*What is required*
Please copy out all of the records below word for word, keeping every line and its order unchanged.

*** Source data

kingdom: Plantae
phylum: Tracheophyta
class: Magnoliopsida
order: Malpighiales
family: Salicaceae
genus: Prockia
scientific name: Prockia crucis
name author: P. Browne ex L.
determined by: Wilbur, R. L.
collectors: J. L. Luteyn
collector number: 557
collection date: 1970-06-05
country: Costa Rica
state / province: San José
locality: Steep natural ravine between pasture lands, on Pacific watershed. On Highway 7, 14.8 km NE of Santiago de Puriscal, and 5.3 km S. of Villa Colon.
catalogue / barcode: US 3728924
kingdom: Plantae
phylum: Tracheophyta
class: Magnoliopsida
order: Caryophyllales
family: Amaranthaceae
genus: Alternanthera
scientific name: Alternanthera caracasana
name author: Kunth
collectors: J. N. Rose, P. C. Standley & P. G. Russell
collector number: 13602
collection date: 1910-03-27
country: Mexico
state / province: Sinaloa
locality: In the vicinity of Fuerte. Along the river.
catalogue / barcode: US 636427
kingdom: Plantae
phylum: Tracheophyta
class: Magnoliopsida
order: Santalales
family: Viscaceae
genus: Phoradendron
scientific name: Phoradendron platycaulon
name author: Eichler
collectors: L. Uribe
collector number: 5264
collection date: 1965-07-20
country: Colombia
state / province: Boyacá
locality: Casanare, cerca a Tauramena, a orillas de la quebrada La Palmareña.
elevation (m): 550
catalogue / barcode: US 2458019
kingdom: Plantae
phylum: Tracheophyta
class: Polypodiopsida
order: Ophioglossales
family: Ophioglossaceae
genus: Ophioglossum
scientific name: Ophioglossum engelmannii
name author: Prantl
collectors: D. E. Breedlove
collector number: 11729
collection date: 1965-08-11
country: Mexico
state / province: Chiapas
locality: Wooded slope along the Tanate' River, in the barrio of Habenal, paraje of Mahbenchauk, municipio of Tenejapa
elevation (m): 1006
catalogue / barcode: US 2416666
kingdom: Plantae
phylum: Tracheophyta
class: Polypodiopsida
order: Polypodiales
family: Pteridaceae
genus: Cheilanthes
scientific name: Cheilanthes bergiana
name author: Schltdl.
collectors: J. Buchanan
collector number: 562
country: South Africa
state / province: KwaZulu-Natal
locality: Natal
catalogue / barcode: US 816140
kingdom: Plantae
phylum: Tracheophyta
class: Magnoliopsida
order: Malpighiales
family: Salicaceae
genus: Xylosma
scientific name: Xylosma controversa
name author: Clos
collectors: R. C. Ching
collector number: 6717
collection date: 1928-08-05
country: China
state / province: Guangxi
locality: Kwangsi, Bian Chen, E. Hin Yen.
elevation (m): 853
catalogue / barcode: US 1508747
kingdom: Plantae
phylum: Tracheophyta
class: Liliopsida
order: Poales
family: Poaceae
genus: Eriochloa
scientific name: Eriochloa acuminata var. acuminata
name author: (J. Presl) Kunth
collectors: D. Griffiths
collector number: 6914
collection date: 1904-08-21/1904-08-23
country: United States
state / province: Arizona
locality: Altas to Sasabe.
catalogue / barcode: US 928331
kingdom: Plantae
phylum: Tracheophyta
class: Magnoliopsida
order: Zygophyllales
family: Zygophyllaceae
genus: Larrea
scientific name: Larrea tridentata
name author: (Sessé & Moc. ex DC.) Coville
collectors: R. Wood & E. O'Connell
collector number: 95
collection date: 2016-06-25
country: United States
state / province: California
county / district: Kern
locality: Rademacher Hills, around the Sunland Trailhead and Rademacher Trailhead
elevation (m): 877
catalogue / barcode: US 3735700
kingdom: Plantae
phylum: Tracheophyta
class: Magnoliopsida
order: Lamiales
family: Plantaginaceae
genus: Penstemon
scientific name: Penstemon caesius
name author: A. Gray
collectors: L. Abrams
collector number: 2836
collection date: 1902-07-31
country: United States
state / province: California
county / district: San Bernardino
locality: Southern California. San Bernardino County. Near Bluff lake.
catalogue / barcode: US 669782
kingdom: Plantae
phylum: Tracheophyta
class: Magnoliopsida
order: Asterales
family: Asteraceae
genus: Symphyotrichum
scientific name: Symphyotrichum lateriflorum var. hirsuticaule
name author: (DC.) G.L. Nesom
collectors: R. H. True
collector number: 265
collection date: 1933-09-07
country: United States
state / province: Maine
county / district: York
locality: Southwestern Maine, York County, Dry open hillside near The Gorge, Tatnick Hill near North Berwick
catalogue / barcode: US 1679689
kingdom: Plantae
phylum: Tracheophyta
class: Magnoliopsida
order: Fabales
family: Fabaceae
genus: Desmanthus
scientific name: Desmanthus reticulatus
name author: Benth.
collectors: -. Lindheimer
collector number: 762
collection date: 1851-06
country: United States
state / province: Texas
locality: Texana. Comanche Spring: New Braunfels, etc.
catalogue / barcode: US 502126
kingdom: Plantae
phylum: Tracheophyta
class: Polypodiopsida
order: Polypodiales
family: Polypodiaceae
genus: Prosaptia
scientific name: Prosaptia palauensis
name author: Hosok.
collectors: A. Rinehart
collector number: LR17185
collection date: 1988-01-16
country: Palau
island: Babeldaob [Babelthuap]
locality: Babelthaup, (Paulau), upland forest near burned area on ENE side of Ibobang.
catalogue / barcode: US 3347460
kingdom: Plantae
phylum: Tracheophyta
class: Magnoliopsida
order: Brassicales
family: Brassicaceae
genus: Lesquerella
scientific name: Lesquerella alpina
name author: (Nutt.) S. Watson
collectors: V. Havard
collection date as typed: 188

******

*Expected answer*
kingdom: Plantae
phylum: Tracheophyta
class: Magnoliopsida
order: Malpighiales
family: Salicaceae
genus: Prockia
scientific name: Prockia crucis
name author: P. Browne ex L.
determined by: Wilbur, R. L.
collectors: J. L. Luteyn
collector number: 557
collection date: 1970-06-05
country: Costa Rica
state / province: San José
locality: Steep natural ravine between pasture lands, on Pacific watershed. On Highway 7, 14.8 km NE of Santiago de Puriscal, and 5.3 km S. of Villa Colon.
catalogue / barcode: US 3728924
kingdom: Plantae
phylum: Tracheophyta
class: Magnoliopsida
order: Caryophyllales
family: Amaranthaceae
genus: Alternanthera
scientific name: Alternanthera caracasana
name author: Kunth
collectors: J. N. Rose, P. C. Standley & P. G. Russell
collector number: 13602
collection date: 1910-03-27
country: Mexico
state / province: Sinaloa
locality: In the vicinity of Fuerte. Along the river.
catalogue / barcode: US 636427
kingdom: Plantae
phylum: Tracheophyta
class: Magnoliopsida
order: Santalales
family: Viscaceae
genus: Phoradendron
scientific name: Phoradendron platycaulon
name author: Eichler
collectors: L. Uribe
collector number: 5264
collection date: 1965-07-20
country: Colombia
state / province: Boyacá
locality: Casanare, cerca a Tauramena, a orillas de la quebrada La Palmareña.
elevation (m): 550
catalogue / barcode: US 2458019
kingdom: Plantae
phylum: Tracheophyta
class: Polypodiopsida
order: Ophioglossales
family: Ophioglossaceae
genus: Ophioglossum
scientific name: Ophioglossum engelmannii
name author: Prantl
collectors: D. E. Breedlove
collector number: 11729
collection date: 1965-08-11
country: Mexico
state / province: Chiapas
locality: Wooded slope along the Tanate' River, in the barrio of Habenal, paraje of Mahbenchauk, municipio of Tenejapa
elevation (m): 1006
catalogue / barcode: US 2416666
kingdom: Plantae
phylum: Tracheophyta
class: Polypodiopsida
order: Polypodiales
family: Pteridaceae
genus: Cheilanthes
scientific name: Cheilanthes bergiana
name author: Schltdl.
collectors: J. Buchanan
collector number: 562
country: South Africa
state / province: KwaZulu-Natal
locality: Natal
catalogue / barcode: US 816140
kingdom: Plantae
phylum: Tracheophyta
class: Magnoliopsida
order: Malpighiales
family: Salicaceae
genus: Xylosma
scientific name: Xylosma controversa
name author: Clos
collectors: R. C. Ching
collector number: 6717
collection date: 1928-08-05
country: China
state / province: Guangxi
locality: Kwangsi, Bian Chen, E. Hin Yen.
elevation (m): 853
catalogue / barcode: US 1508747
kingdom: Plantae
phylum: Tracheophyta
class: Liliopsida
order: Poales
family: Poaceae
genus: Eriochloa
scientific name: Eriochloa acuminata var. acuminata
name author: (J. Presl) Kunth
collectors: D. Griffiths
collector number: 6914
collection date: 1904-08-21/1904-08-23
country: United States
state / province: Arizona
locality: Altas to Sasabe.
catalogue / barcode: US 928331
kingdom: Plantae
phylum: Tracheophyta
class: Magnoliopsida
order: Zygophyllales
family: Zygophyllaceae
genus: Larrea
scientific name: Larrea tridentata
name author: (Sessé & Moc. ex DC.) Coville
collectors: R. Wood & E. O'Connell
collector number: 95
collection date: 2016-06-25
country: United States
state / province: California
county / district: Kern
locality: Rademacher Hills, around the Sunland Trailhead and Rademacher Trailhead
elevation (m): 877
catalogue / barcode: US 3735700
kingdom: Plantae
phylum: Tracheophyta
class: Magnoliopsida
order: Lamiales
family: Plantaginaceae
genus: Penstemon
scientific name: Penstemon caesius
name author: A. Gray
collectors: L. Abrams
collector number: 2836
collection date: 1902-07-31
country: United States
state / province: California
county / district: San Bernardino
locality: Southern California. San Bernardino County. Near Bluff lake.
catalogue / barcode: US 669782
kingdom: Plantae
phylum: Tracheophyta
class: Magnoliopsida
order: Asterales
family: Asteraceae
genus: Symphyotrichum
scientific name: Symphyotrichum lateriflorum var. hirsuticaule
name author: (DC.) G.L. Nesom
collectors: R. H. True
collector number: 265
collection date: 1933-09-07
country: United States
state / province: Maine
county / district: York
locality: Southwestern Maine, York County, Dry open hillside near The Gorge, Tatnick Hill near North Berwick
catalogue / barcode: US 1679689
kingdom: Plantae
phylum: Tracheophyta
class: Magnoliopsida
order: Fabales
family: Fabaceae
genus: Desmanthus
scientific name: Desmanthus reticulatus
name author: Benth.
collectors: -. Lindheimer
collector number: 762
collection date: 1851-06
country: United States
state / province: Texas
locality: Texana. Comanche Spring: New Braunfels, etc.
catalogue / barcode: US 502126
kingdom: Plantae
phylum: Tracheophyta
class: Polypodiopsida
order: Polypodiales
family: Polypodiaceae
genus: Prosaptia
scientific name: Prosaptia palauensis
name author: Hosok.
collectors: A. Rinehart
collector number: LR17185
collection date: 1988-01-16
country: Palau
island: Babeldaob [Babelthuap]
locality: Babelthaup, (Paulau), upland forest near burned area on ENE side of Ibobang.
catalogue / barcode: US 3347460
kingdom: Plantae
phylum: Tracheophyta
class: Magnoliopsida
order: Brassicales
family: Brassicaceae
genus: Lesquerella
scientific name: Lesquerella alpina
name author: (Nutt.) S. Watson
collectors: V. Havard
collection date as typed: 188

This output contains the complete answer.